RbSr dating of celadonites from several geographic/stratigraphic locations from the Troodos ophiolite, Cyprus, yield crystallization ages varying between 57.9 ± 3.9 and 89.0 ± 1.9 Ma. The oldest celadonite age (89.0 ± 1.9 Ma) agrees well with the crystallization age of the Troodos igneous complex suggesting that low-temperature chemical exchange with seawater started immediately after formation of the ophiolite. Drillcore samples suggest a duration of low-temperature alteration of ca. 10 Ma, whereas outcrop samples yield much longer durations of ≥ 30 Ma. The exact reason for this discrepancy is not fully understood, but may represent the difference in localized downwelling in different parts of the ophiolite, or may be related to the extensive weathering of the upper extrusive suite. Additionally, in nearly all cases RbSr age estimates are older than KAr age data from the same samples. To evaluate the potential disturbances of RbSr isotope systematics from exchangeable interlayer and basal surface positions, a series of ion exchange experiments was carried out.
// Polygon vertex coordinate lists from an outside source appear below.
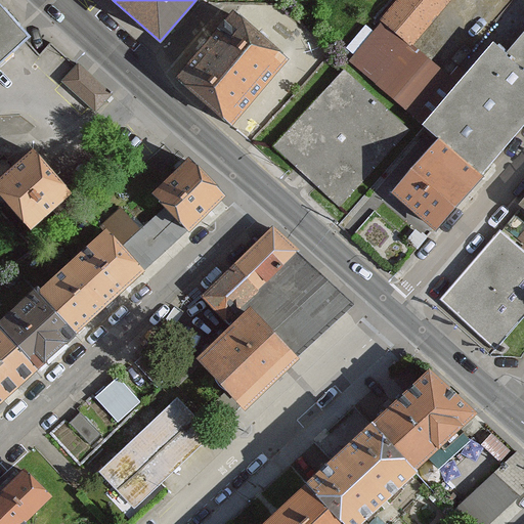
[(451,0),(398,0),(381,22),(412,49),(451,0)]
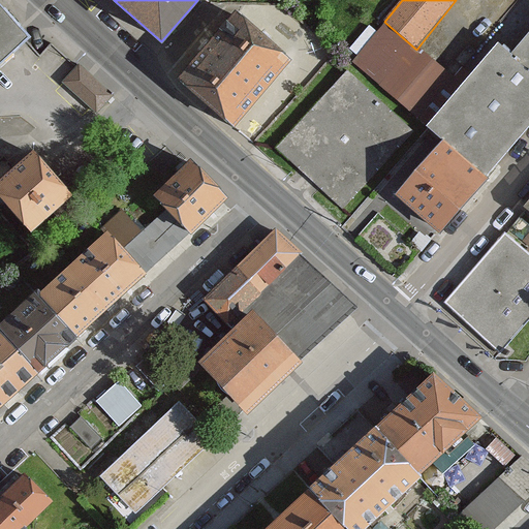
[(0,70),(30,43),(0,9),(0,70)]
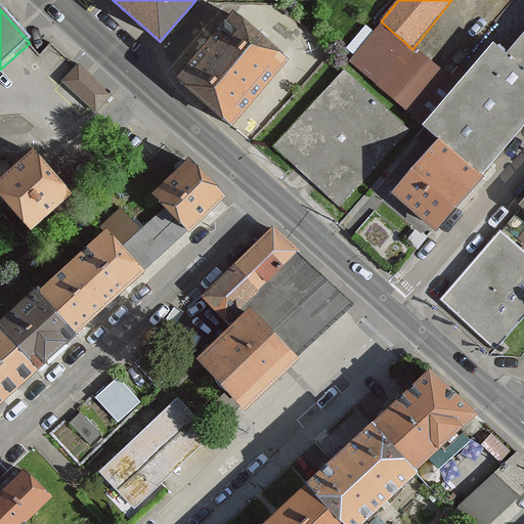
[(292,62),(232,15),(178,83),(237,130),(292,62)]
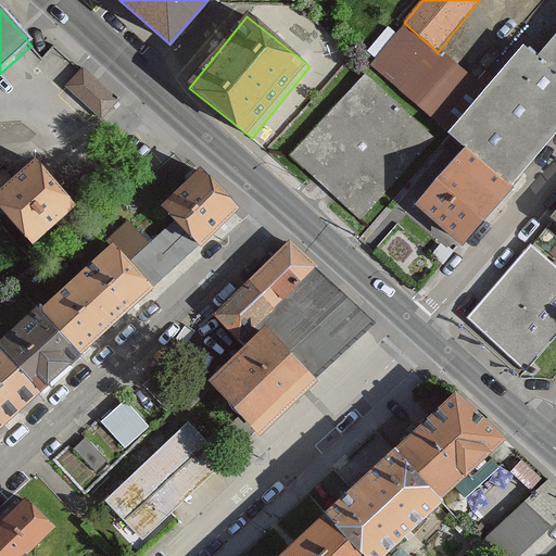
[(438,52),(404,23),(368,66),(441,127),(477,84),(438,52)]
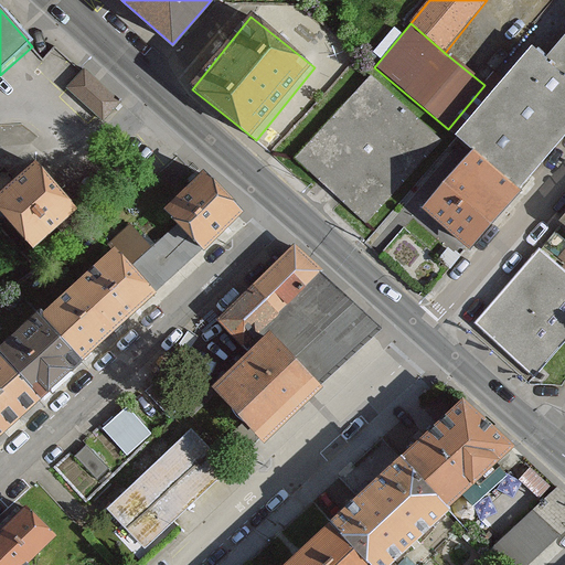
[(535,45),(458,134),(476,149),(520,189),(564,137),(564,38),(548,57),(535,45)]
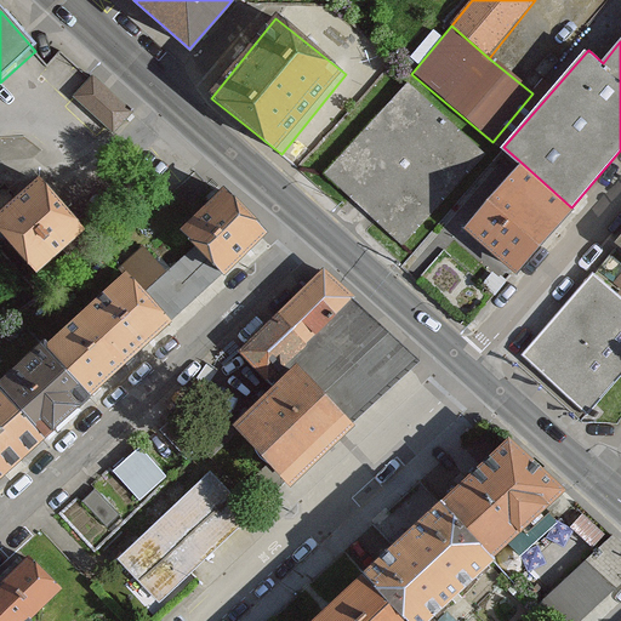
[(131,112),(95,80),(79,97),(114,130),(131,112)]
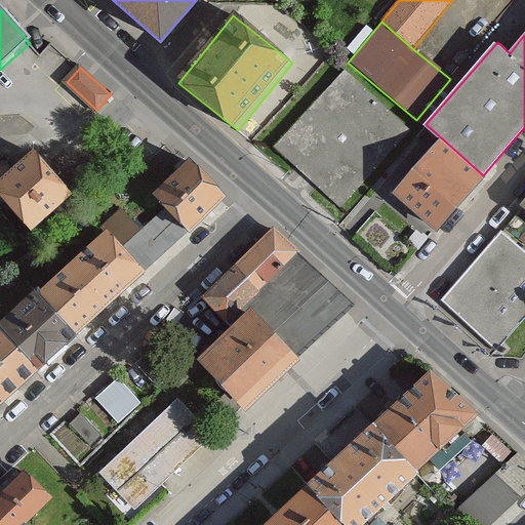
[(344,72),(275,150),(348,212),(415,134),(344,72)]
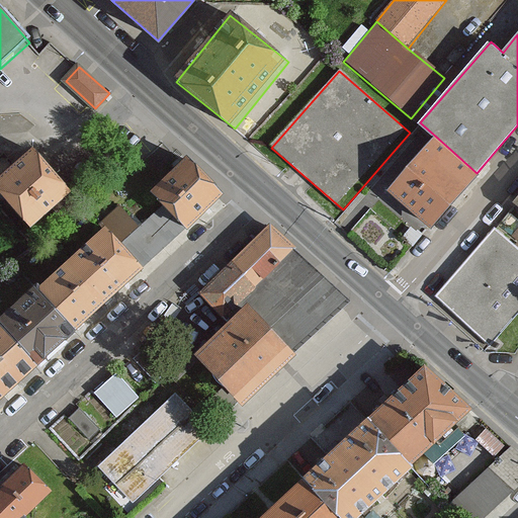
[(428,228),(477,173),(436,137),(387,192),(428,228)]
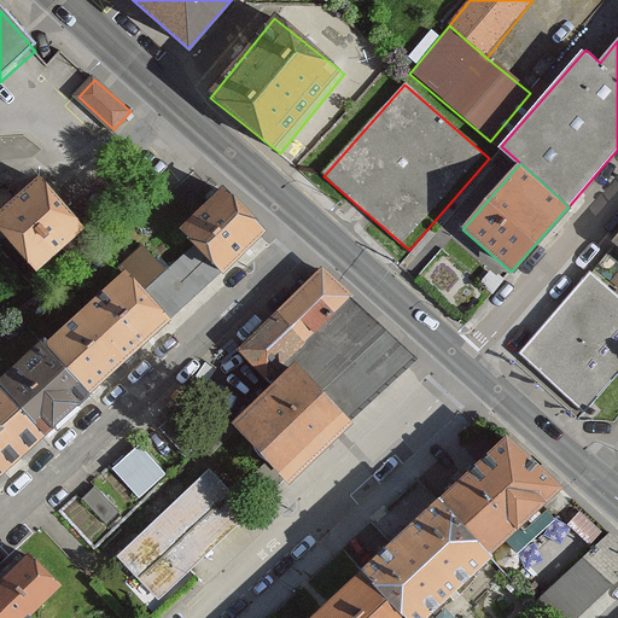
[(38,182),(0,216),(0,232),(38,274),(83,232),(38,182)]
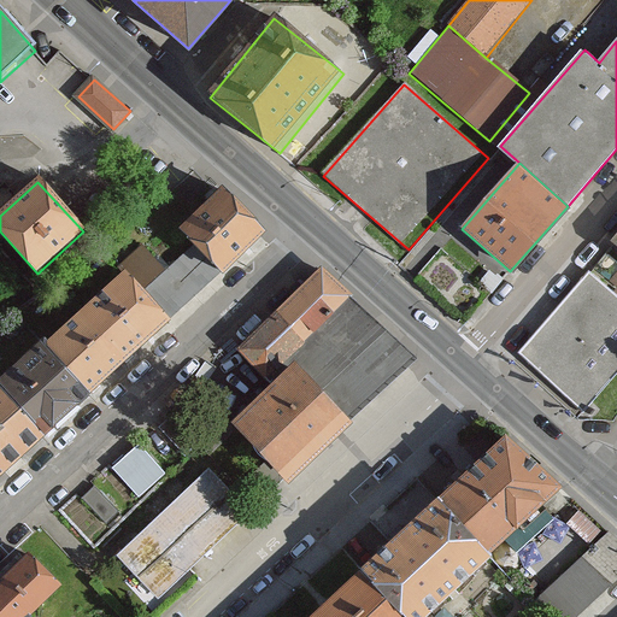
[(217,272),(262,231),(224,192),(180,233),(192,245),(217,272)]
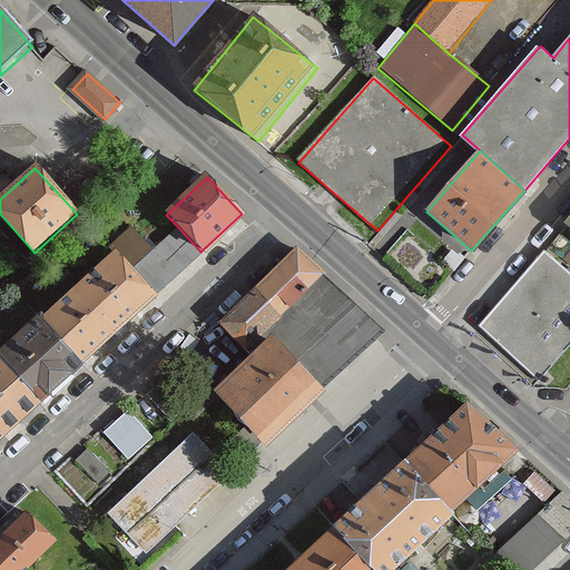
[(200,252),(177,226),(151,251),(135,232),(114,252),(154,295),(200,252)]
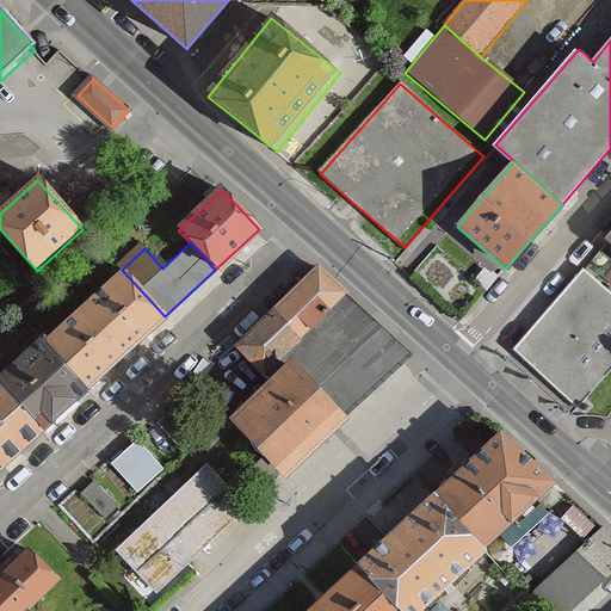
[(352,300),(316,266),(234,349),(269,383),(352,300)]
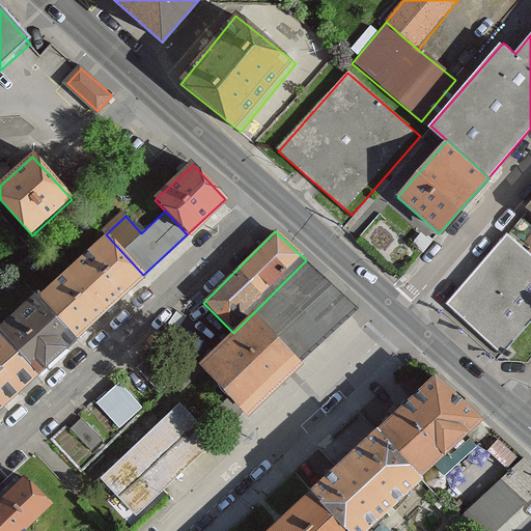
[(105,311),(143,275),(106,234),(66,270),(105,311)]
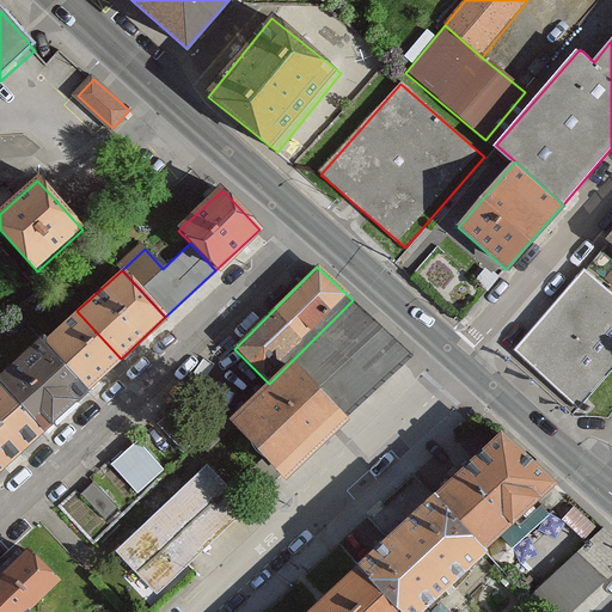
[(611,365),(611,298),(582,271),(513,352),(576,405),(611,365)]
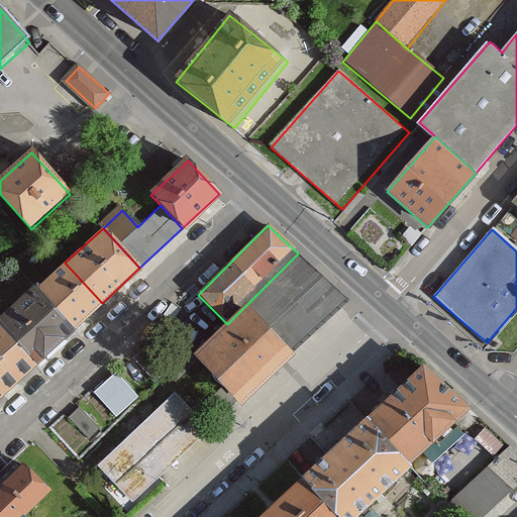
[(348,301),(298,253),(227,324),(194,357),(243,406),(348,301)]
These data show that significant amounts of Rb and Sr can be in exchangeable positions, and therefore a fraction of the parent and daughter inventory of these clays is vulnerable to late-stage chemical exchange. However, the overall agreement between the data of the whole mineral, and ion-exchanged clay separates suggests that the influence of this exchange on the RbSr isotopic system is minor. The post-crystallization chemical behavior of exchangeable K and Ar was not evaluated, but the loss of radiogenic argon from exchangeable sites could result in KAr ages younger than RbSr ages of the same sample.